Oily Fingers and the Demise of an Intellectual Paradigm
Word that the San Francisco Chronicle may close down if it can't find a buyer or lower its expenses considerably hit me like a ton of bricks. The news is emblematic of the general trend for daily newspapers in the face of increased competition from on-line information sources and the failing economy.
Still, being an avid consumer of media, the notion of the daily paper, pulp and all, going away strikes me as having considerable consequences for how we imbibers of information and news do our consuming.
The first consequence is textural. This may seem inconsequential, but for all my life there has been a deep connection between the feel of thin, inky, oily paper in my hands and learning about the world around me. The textural nature of the newsprint has been a contextual element of reading text that described the world. I've not developed any similar connection that is obvious to me when I read about the world from a computer screen or hand held devise. Does this matter?
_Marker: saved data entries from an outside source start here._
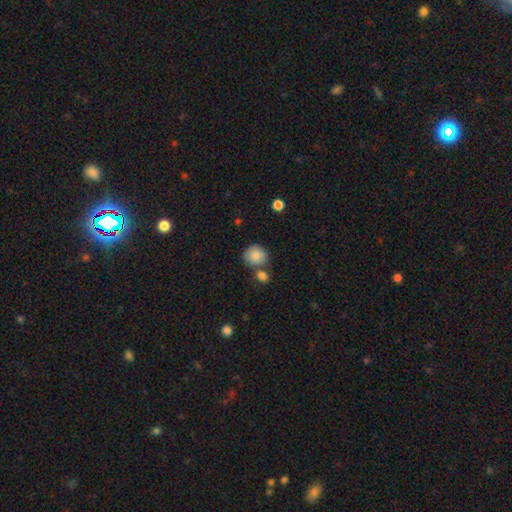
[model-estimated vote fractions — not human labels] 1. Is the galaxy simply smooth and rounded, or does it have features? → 84% smooth, 8% featured or disk, 8% star or artifact.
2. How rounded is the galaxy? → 84% round, 15% in between, 1% cigar-shaped.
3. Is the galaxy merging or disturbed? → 61% none, 22% merger, 13% minor disturbance, 4% major disturbance.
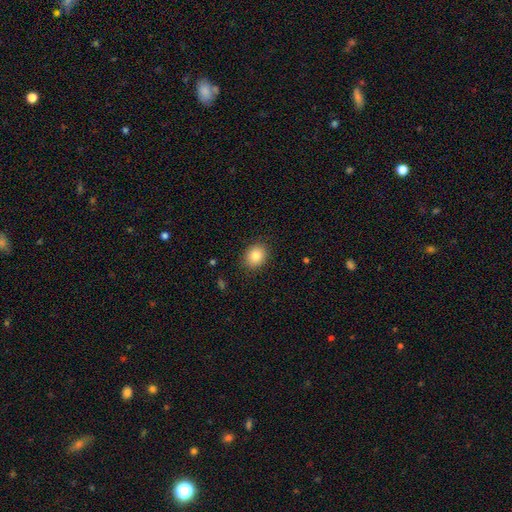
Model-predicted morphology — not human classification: This is clearly a smooth galaxy (85%). How rounded: possibly round (56%). Merging: clearly none (88%).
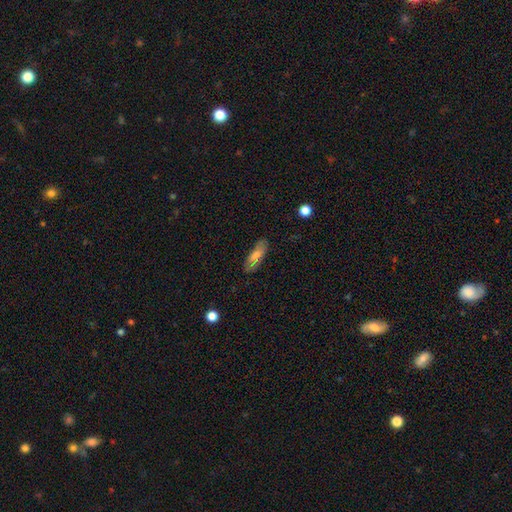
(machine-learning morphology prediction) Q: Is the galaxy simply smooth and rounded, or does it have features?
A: smooth — 67%.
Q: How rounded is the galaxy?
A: in between — 52%.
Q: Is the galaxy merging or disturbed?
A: none — 83%.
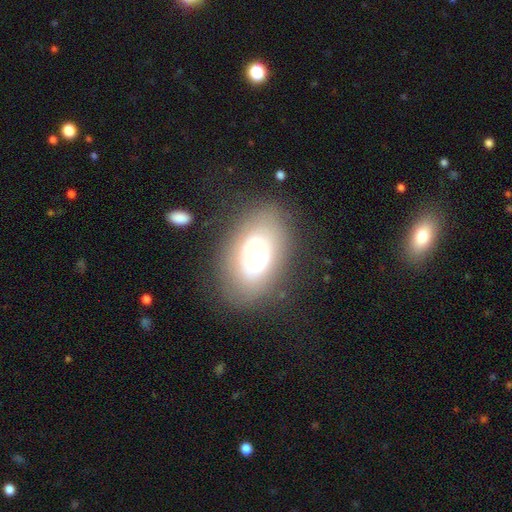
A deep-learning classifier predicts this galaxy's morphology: Smooth or featured? featured or disk (47%)
Merging? none (77%)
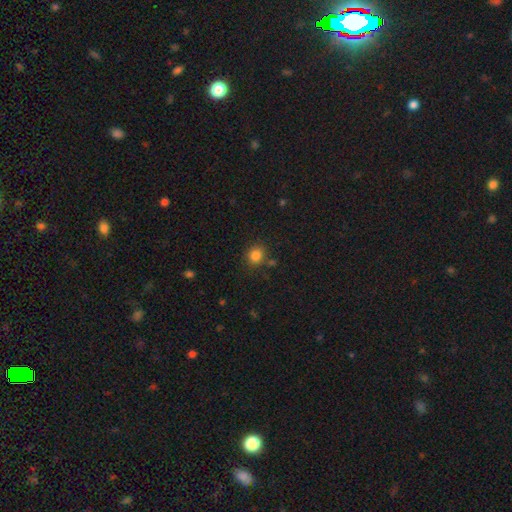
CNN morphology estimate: type=smooth (84%); roundness=round (79%); merging=none (80%).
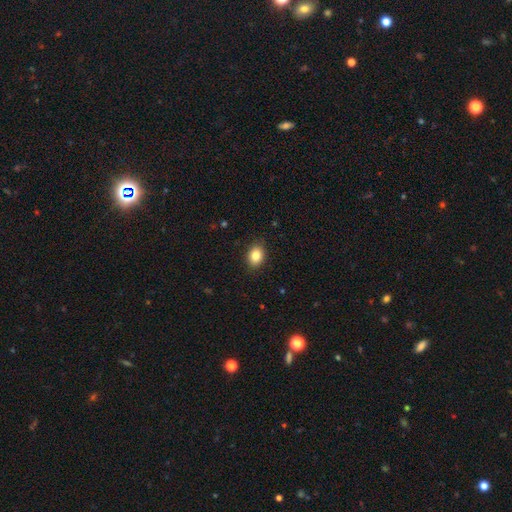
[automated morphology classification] Smooth or featured?
  - smooth: 85% *
  - star or artifact: 9%
  - featured or disk: 6%
How rounded?
  - in between: 68% *
  - round: 31%
  - cigar-shaped: 1%
Merging?
  - none: 88% *
  - minor disturbance: 9%
  - major disturbance: 2%
  - merger: 1%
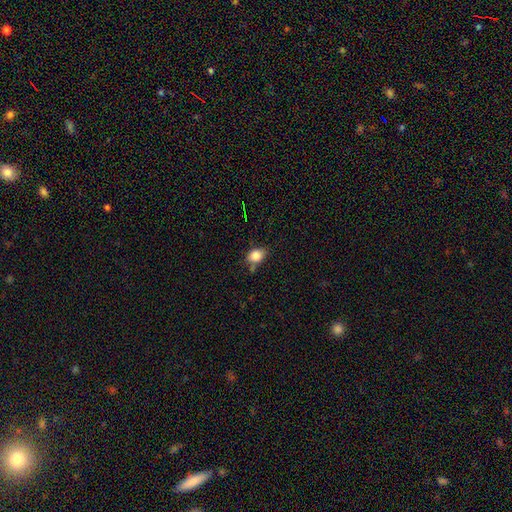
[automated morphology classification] Smooth or featured? smooth (84%)
How rounded? in between (67%)
Merging? none (66%)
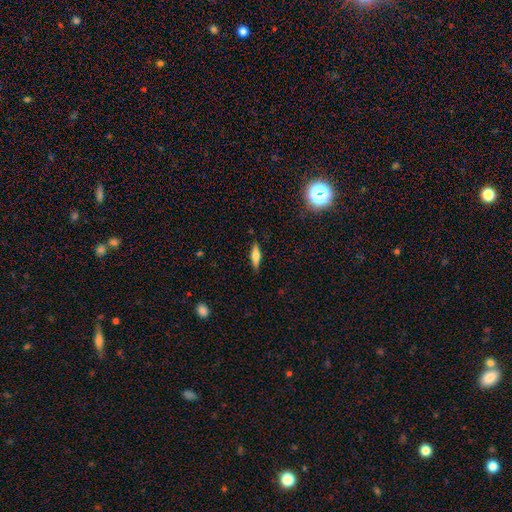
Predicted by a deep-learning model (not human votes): This is possibly a smooth galaxy (58%). How rounded: possibly cigar-shaped (54%). Merging: clearly none (84%).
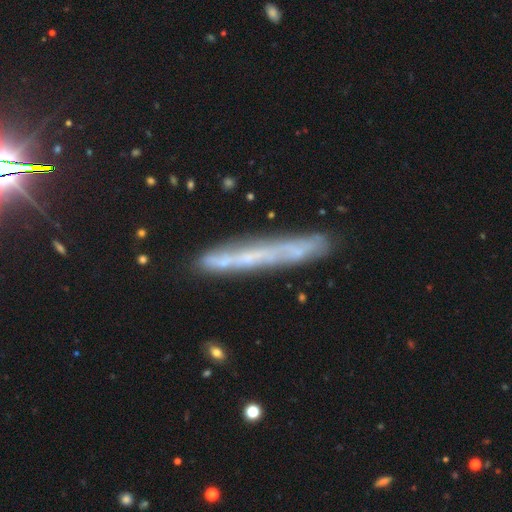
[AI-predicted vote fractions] featured or disk 57%, smooth 31%, star or artifact 11%. Down the decision tree: edge-on disk — yes (81%); merging — none (80%).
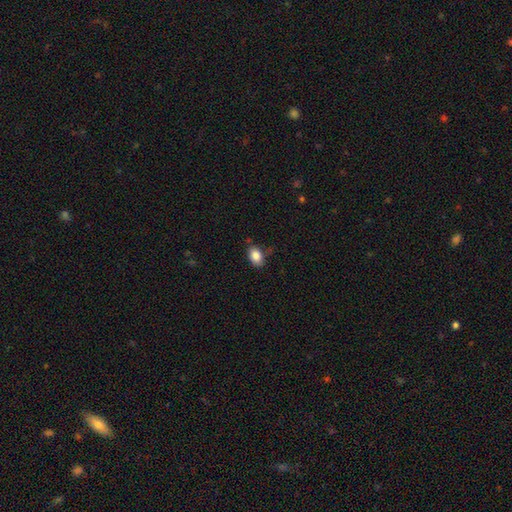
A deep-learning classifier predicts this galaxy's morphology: Overall: smooth (86%). How rounded: in between (83%). Merging: none (76%).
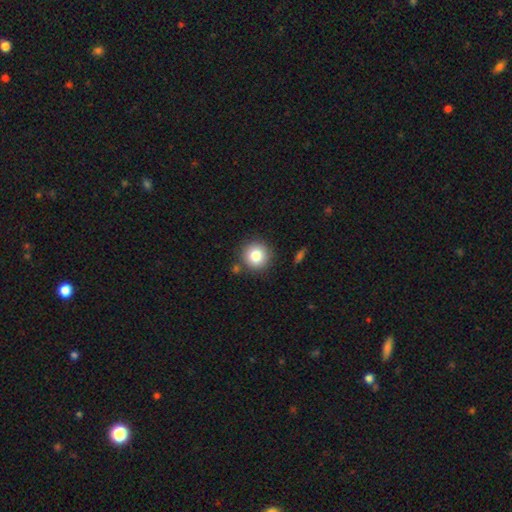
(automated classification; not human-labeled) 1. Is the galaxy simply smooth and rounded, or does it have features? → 82% smooth, 10% star or artifact, 8% featured or disk.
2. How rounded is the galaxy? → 93% round, 6% in between, 1% cigar-shaped.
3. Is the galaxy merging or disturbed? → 84% none, 9% minor disturbance, 4% merger, 3% major disturbance.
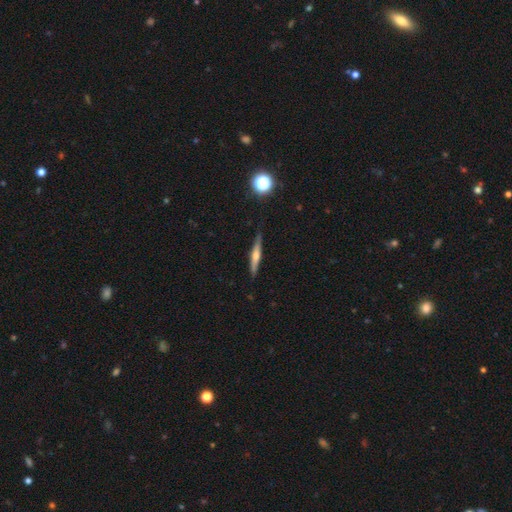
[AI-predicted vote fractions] Smooth or featured: featured or disk — 59% (smooth — 33%)
Edge-on disk: yes — 96% (no — 4%)
Edge-on bulge: rounded — 82% (none — 11%)
Merging: none — 86% (minor disturbance — 10%)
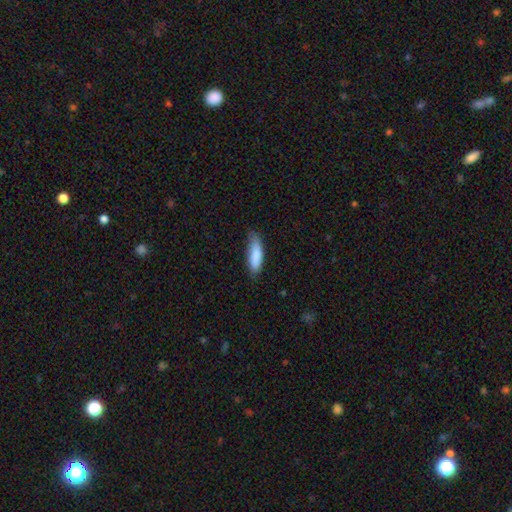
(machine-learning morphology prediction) The model was most divided on "how rounded": in between: 54%, cigar-shaped: 44%, round: 1%. More confident: smooth or featured — smooth (85%); merging — none (63%).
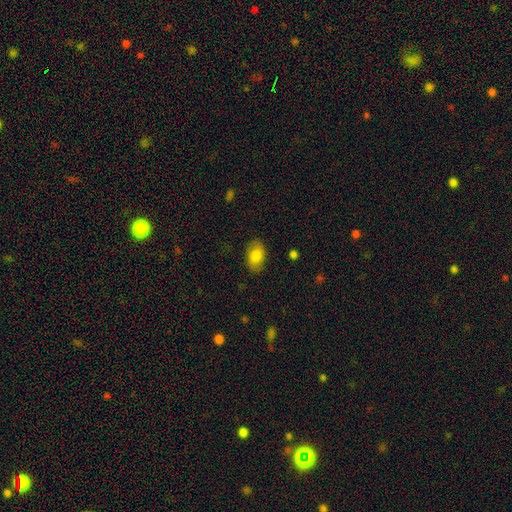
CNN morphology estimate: A smooth galaxy with no disk features (81%) that is in between round and cigar-shaped (89%).

Vote fractions:
- Smooth or featured? smooth: 81% / featured or disk: 11% / star or artifact: 7%
- How rounded? in between: 89% / round: 10% / cigar-shaped: 1%
- Merging? none: 83% / minor disturbance: 12% / major disturbance: 3% / merger: 1%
The second consequence of the demise of the newspaper involves the way I (we?) consume news. When you hold open a newspaper and focus on an article about a flood in the Midwest that is positioned in the upper left part of page 2, your eyes can't escape the headlines that surround this story. So even as you read the story of the flood, your mind takes in vague hints of how that event is placed in context with the rest of the news. Below it is a story on a scandal in a metropolitan police department. The eye also notes on page three a long story on the the rise of a former city counsel member in a southern city to the status of Mayor. And below that there is a small story, relative to the flood story and the new mayor story, on a tourist who fended off an attack by muggers at a famous zoo.
When reading from a paper, the eye and mind multi-tasks even as you focus on the Flood story. It sees other stories. It evaluates the importance of those stories merely by the number of column inches they take up. It sees the size of the headline relative to the size of the headline over the story of the flood.
The mind isn't allowed to work this way when the same stories are presented on a computer screen. And this difference has consequences for how individuals and communities understand the world around them.
The demise of the daily newspaper and the way it lays out the world and the way it FEEL in your hands as you soak up the news of the world has been a significant and important and paradigmatic element in how we learn about our world…And it's going way
I'm thinking of the Wednesday Food & Wine section in the Santa Rosa Press Democrat. Holding the inky, smooth paper in my hand my eye goes to the reviews of Syrahs, but at the same time I note the story on a winemaker that sits next to another story on Paella. Doesn't this unconsciously form a manner of thought and ideas in my mind? And what of the advertisement at the bottom of this page for a Chocolate and Wine Tasting Even at the winery. I'm reading the reviews of Syrah…but my mind is associating these reviews with the rest of the features and ads on the page.
This intellectual and communicative dynamic is going away.